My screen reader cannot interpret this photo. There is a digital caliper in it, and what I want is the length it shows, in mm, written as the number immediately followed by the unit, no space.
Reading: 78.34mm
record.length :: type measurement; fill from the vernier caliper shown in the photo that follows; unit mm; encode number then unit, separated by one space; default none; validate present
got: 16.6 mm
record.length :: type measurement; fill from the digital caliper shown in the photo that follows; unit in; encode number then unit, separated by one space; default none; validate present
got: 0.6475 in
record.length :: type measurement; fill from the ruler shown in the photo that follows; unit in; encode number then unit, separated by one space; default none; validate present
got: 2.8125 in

==

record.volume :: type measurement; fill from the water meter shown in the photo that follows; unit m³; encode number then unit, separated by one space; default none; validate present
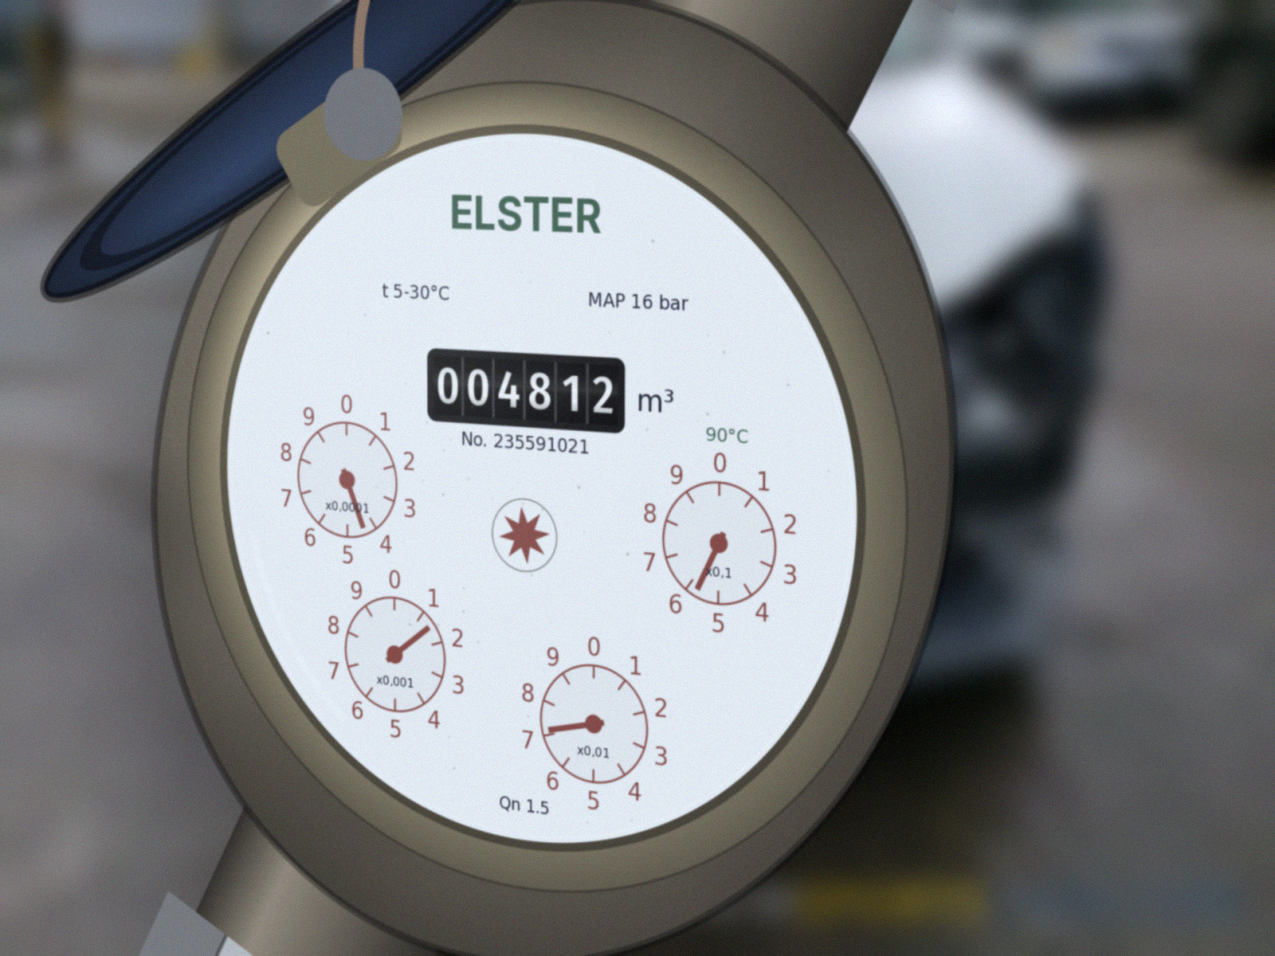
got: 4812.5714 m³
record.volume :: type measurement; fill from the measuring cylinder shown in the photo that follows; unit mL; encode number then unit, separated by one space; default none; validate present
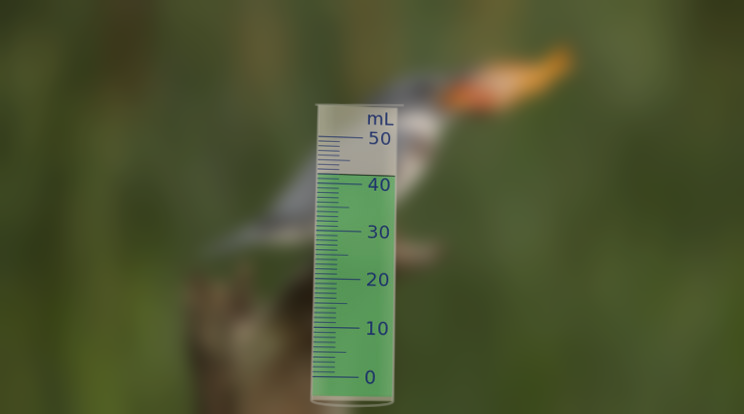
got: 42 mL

==

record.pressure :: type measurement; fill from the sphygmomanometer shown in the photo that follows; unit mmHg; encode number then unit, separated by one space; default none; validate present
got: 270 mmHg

**BRIEF:**
Please rewrite the material above as a numbered list, from the line with "My screen reader" to the line with "got: 0.6475 in", both included, leaving out any blank lines.

**COMPLETED EXERCISE:**
1. My screen reader cannot interpret this photo. There is a digital caliper in it, and what I want is the length it shows, in mm, written as the number immediately followed by the unit, no space.
2. Reading: 78.34mm
3. record.length :: type measurement; fill from the vernier caliper shown in the photo that follows; unit mm; encode number then unit, separated by one space; default none; validate present
4. got: 16.6 mm
5. record.length :: type measurement; fill from the digital caliper shown in the photo that follows; unit in; encode number then unit, separated by one space; default none; validate present
6. got: 0.6475 in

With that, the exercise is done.